Hospitalization to an infectious diseases hospital is carried out according to epidemiological and clinical indications; it is directed by a clinic doctor, an emergency physician or a clinic infectious disease specialist. Delivery to the hospital is carried out by a special service, less often - by medical transport, which after delivering the patient must be disinfected.

Infectious diseases hospitals are divided into centralized (a building or several multi-story buildings connected by closed passages) and decentralized (from several separate one-story buildings - more preferable) type. The structure of an infectious diseases hospital includes 3 services: treatment and diagnostic services (box-type admission department, box-type and ward-type medical departments, intensive care and resuscitation department, etc.), administrative and economic service and organizational and methodological service.

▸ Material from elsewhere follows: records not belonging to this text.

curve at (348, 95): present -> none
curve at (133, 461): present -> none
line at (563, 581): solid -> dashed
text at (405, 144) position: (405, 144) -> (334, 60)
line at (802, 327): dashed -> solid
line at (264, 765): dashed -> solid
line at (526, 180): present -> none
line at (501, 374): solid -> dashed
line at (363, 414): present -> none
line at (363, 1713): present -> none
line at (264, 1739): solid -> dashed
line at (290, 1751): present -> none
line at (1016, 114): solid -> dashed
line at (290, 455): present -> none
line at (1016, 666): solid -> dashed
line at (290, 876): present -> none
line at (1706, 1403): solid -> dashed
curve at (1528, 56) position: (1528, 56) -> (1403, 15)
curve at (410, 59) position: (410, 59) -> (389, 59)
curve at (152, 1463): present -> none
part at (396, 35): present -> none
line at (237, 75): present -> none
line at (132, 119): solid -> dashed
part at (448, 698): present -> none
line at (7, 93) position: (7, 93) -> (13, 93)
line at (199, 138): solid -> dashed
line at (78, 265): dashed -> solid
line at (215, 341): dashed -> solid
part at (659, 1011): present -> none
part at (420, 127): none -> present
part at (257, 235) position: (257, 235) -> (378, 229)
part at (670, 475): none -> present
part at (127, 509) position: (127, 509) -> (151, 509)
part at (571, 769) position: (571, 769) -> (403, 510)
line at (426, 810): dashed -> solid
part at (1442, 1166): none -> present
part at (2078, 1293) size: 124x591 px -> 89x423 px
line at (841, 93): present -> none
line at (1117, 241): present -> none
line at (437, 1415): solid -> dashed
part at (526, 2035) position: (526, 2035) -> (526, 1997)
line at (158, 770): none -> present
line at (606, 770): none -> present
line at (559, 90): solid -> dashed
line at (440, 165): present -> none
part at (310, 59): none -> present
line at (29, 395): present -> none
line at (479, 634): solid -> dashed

Upon admission, the sick person is taken to the emergency room, which is located in a separate pavilion and has a box system (separate entrance with an antechamber for medical staff, an examination box, a sanitary unit, an entrance for the patient). The doctor enters the pre-box through a special entrance from the corridor of the emergency department. After checking whether the door to the corridor is tightly closed, the doctor puts on a second robe and cap and enters the examination room. The delivered patient enters the examination room through a special entrance from the street. The box should contain everything necessary for examining the patient, and all surfaces should be accessible to easy sanitary treatment. It is advisable to specialize boxes (for receiving patients with intestinal infections, for receiving patients with acute respiratory infections, etc.). After examining the patient and filling out medical documentation, the box is disinfected.

Treatment departments in an infectious diseases hospital should be of a box type. If the pavilion only has wards, they are filled with patients with similar diagnoses. If an infectious diseases hospital is located in one multi-storey building, then in order to avoid intra-hospital infection with rising air currents, the upper floor is allocated for the department of airborne infections. Each department must have two entrances - for healthy people and for newly admitted patients.

After sanitization, the patient’s clothes are sent for disinfection, the patient receives hospital linen, clothes, shoes and is sent to the ward. In each ward, current and, after patients are discharged, final disinfection is regularly carried out. All surfaces and objects in the room must be easy to handle. Wastewater is subject to centralized chlorination.

Medical personnel must strictly comply with a number of epidemiological requirements: all medical personnel must have special clothing for working in the department; anyone entering the box with an infectious patient must put on a second gown, mask and cap; in cases of particularly dangerous diseases, the relevant instructions are strictly followed; personnel are periodically examined for bacterial carriage and, if present, are suspended from work; The staff strictly observes the principles of personal hygiene.